DATASET RECORDS:
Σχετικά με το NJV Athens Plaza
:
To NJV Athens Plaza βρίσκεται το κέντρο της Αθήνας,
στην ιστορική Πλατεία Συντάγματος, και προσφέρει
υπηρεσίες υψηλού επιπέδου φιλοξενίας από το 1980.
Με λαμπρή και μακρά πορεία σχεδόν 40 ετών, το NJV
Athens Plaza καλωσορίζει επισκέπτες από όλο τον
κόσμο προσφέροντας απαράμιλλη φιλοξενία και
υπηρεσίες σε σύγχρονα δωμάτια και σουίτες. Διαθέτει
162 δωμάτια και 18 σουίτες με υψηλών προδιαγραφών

* * *

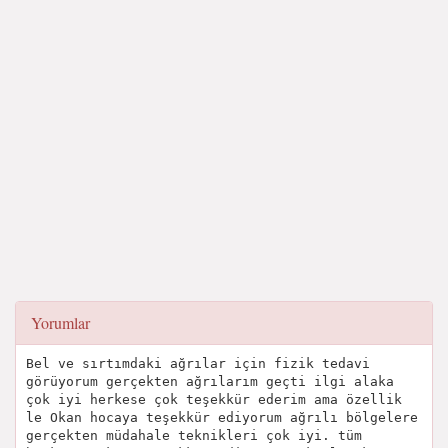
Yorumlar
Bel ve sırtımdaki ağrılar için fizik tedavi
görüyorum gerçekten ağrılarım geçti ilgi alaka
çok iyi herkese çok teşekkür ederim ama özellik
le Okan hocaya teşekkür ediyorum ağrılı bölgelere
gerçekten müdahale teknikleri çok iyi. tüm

PROBLEM DESCRIPTION:
Return the listing's lines from the one containing "Σχετικά με το NJV Athens Plaza" through the one containing "162 δωμάτια και", copying each line unchanged.

EXERCISE OUTPUT:
Σχετικά με το NJV Athens Plaza
:
To NJV Athens Plaza βρίσκεται το κέντρο της Αθήνας,
στην ιστορική Πλατεία Συντάγματος, και προσφέρει
υπηρεσίες υψηλού επιπέδου φιλοξενίας από το 1980.
Με λαμπρή και μακρά πορεία σχεδόν 40 ετών, το NJV
Athens Plaza καλωσορίζει επισκέπτες από όλο τον
κόσμο προσφέροντας απαράμιλλη φιλοξενία και
υπηρεσίες σε σύγχρονα δωμάτια και σουίτες. Διαθέτει
162 δωμάτια και 18 σουίτες με υψηλών προδιαγραφών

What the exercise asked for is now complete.